=== Exercise ===
Tally every line in the following material that has the word "Leipzig" in it, and answer with that figure alone.

=== Study material ===
********************
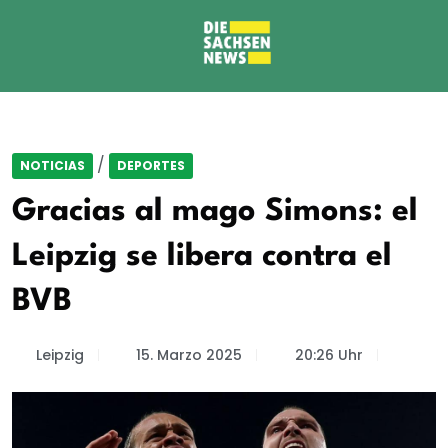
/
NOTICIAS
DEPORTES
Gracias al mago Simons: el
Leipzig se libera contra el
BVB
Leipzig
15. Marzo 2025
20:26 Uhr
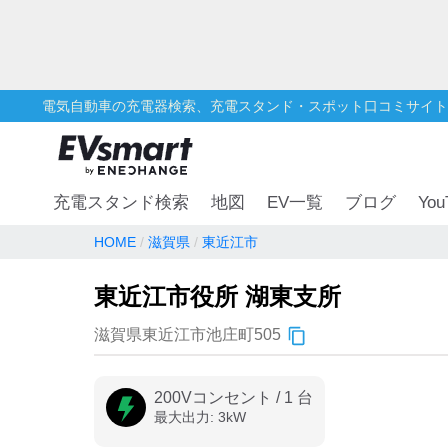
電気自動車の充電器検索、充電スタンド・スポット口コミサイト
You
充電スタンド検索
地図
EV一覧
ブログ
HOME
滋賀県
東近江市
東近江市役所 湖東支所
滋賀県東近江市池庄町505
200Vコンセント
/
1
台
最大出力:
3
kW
********************
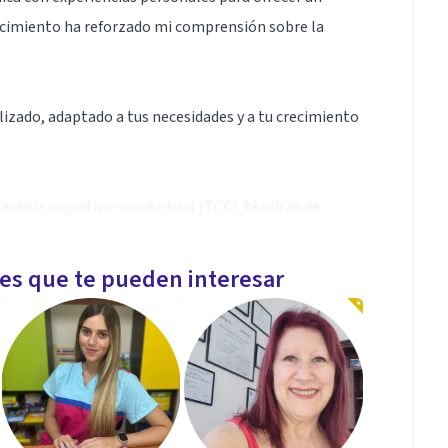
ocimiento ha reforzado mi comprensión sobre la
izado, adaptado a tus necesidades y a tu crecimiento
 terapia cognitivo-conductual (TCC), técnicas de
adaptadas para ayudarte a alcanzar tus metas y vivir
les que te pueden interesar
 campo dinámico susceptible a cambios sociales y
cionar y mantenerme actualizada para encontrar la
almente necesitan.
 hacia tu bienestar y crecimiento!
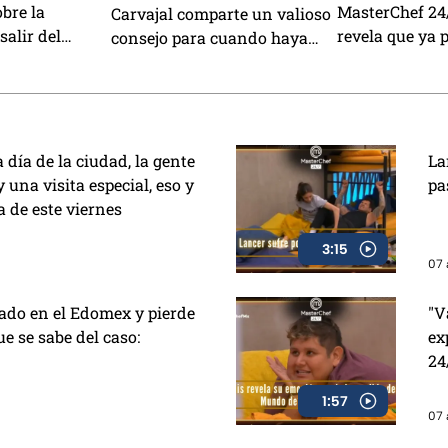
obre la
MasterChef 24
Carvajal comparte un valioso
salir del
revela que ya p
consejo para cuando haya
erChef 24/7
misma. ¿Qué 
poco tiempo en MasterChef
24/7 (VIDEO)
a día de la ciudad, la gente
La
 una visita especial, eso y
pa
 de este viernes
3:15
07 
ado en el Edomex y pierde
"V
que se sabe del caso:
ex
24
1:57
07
********************
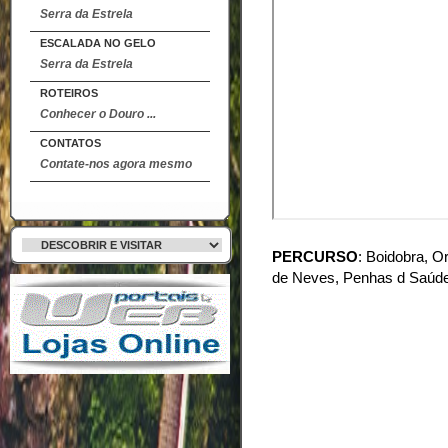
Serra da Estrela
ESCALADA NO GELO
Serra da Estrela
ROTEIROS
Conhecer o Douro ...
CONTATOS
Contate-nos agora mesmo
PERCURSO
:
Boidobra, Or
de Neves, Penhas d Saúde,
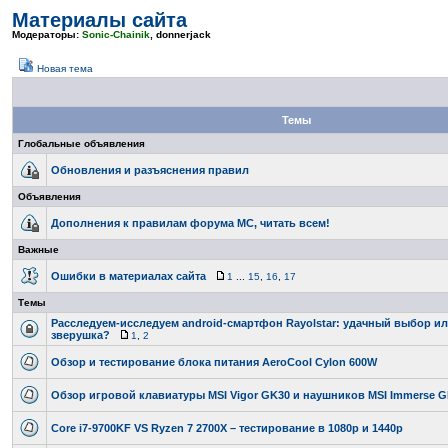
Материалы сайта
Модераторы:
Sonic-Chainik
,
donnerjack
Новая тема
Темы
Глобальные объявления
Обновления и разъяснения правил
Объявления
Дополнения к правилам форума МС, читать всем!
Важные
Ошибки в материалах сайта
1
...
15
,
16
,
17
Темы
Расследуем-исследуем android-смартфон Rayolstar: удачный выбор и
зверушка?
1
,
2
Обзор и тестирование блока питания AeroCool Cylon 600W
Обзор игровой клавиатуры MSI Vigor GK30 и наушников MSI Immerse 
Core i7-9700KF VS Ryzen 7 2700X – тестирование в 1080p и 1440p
********************
=== Answer section ===
2